Il maestro era malato da tempo ma ha cercato in tutti i modi di non farlo sapere. «Ha combattuto come un leone», racconta Eleonora Paterniti, suo braccio destro da 25 anni, «cercando di preservare le persone che gli volevano bene. Per noi oggi la musica si è fermata. Era una persona positiva, di grandissimo coraggio, consapevole di ciò che era, lontano dalle mode, come il suo maestro Celibidache. Siamo old fashion, diceva ai collaboratori più stretti».
COMPOSITORE
Accanto alla direzione d’orchestra, Gelmetti ha coltivato anche la sua passione per la composizione: tra i suoi lavori In Paradisum Deducant Te Angelìi, Algos, Prasanta Atma. Compositore e regista: nelle ultime stagioni ha unito la regia teatrale a quella lirica, con L’Isola disabitata di Haydn, Il Barbiere di Siviglia, Traviata e Tristan und Isolde. «Era il Teatro puro che amavo ed amo», spiegava, «la composizione invece fa parte del mio privato. Ho diretto quasi sempre personalmente i miei lavori e scrivo quello che amerei sentire».

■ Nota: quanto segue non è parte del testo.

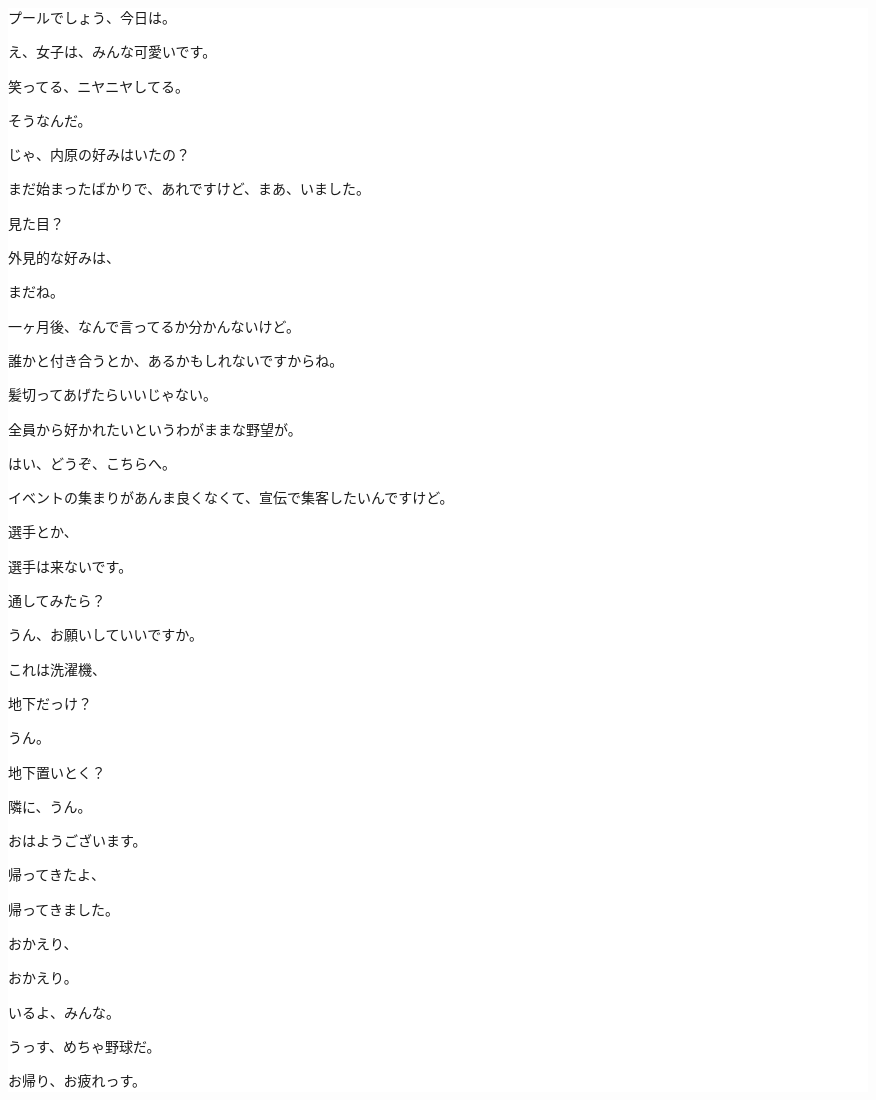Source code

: プールでしょう、今日は。

え、女子は、みんな可愛いです。

笑ってる、ニヤニヤしてる。

そうなんだ。

じゃ、内原の好みはいたの？

まだ始まったばかりで、あれですけど、まあ、いました。

見た目？

外見的な好みは、

まだね。

一ヶ月後、なんで言ってるか分かんないけど。

誰かと付き合うとか、あるかもしれないですからね。

髪切ってあげたらいいじゃない。

全員から好かれたいというわがままな野望が。

はい、どうぞ、こちらへ。



イベントの集まりがあんま良くなくて、宣伝で集客したいんですけど。

選手とか、

選手は来ないです。

通してみたら？

うん、お願いしていいですか。

これは洗濯機、

地下だっけ？

うん。

地下置いとく？

隣に、うん。

おはようございます。

帰ってきたよ、

帰ってきました。

おかえり、

おかえり。

いるよ、みんな。

うっす、めちゃ野球だ。

お帰り、お疲れっす。
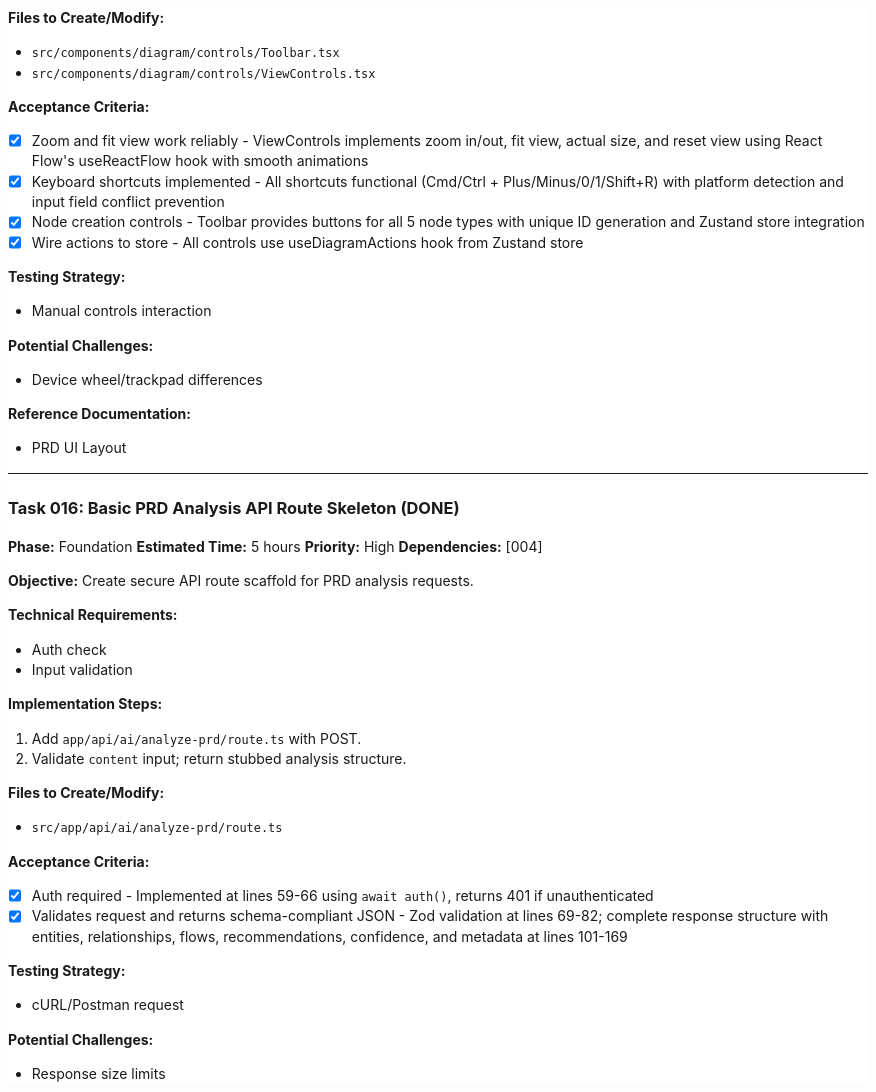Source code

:**Files to Create/Modify:**
- `src/components/diagram/controls/Toolbar.tsx`
- `src/components/diagram/controls/ViewControls.tsx`

**Acceptance Criteria:**
- [x] Zoom and fit view work reliably - ViewControls implements zoom in/out, fit view, actual size, and reset view using React Flow's useReactFlow hook with smooth animations
- [x] Keyboard shortcuts implemented - All shortcuts functional (Cmd/Ctrl + Plus/Minus/0/1/Shift+R) with platform detection and input field conflict prevention
- [x] Node creation controls - Toolbar provides buttons for all 5 node types with unique ID generation and Zustand store integration
- [x] Wire actions to store - All controls use useDiagramActions hook from Zustand store

**Testing Strategy:**
- Manual controls interaction

**Potential Challenges:**
- Device wheel/trackpad differences

**Reference Documentation:**
- PRD UI Layout

---

### Task 016: Basic PRD Analysis API Route Skeleton (DONE)
**Phase:** Foundation
**Estimated Time:** 5 hours
**Priority:** High
**Dependencies:** [004]

**Objective:**
Create secure API route scaffold for PRD analysis requests.

**Technical Requirements:**
- Auth check
- Input validation

**Implementation Steps:**
1. Add `app/api/ai/analyze-prd/route.ts` with POST.
2. Validate `content` input; return stubbed analysis structure.

**Files to Create/Modify:**
- `src/app/api/ai/analyze-prd/route.ts`

**Acceptance Criteria:**
- [x] Auth required - Implemented at lines 59-66 using `await auth()`, returns 401 if unauthenticated
- [x] Validates request and returns schema-compliant JSON - Zod validation at lines 69-82; complete response structure with entities, relationships, flows, recommendations, confidence, and metadata at lines 101-169

**Testing Strategy:**
- cURL/Postman request

**Potential Challenges:**
- Response size limits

È stato direttore principale dell’Orchestra Sinfonica della Radio di Stoccarda, direttore principale e artistico della Sydney Symphony Orchestra (2004-2008) e in ultimo, direttore artistico e musicale della Orchestre Philharmonique di Montecarlo (dal 2013), dove venne chiamato dalla Principessa Carolina di Monaco. Una figura internazionale, per i romani resterà sempre il Maestro che ha portato la lirica in piazza. Per tutti.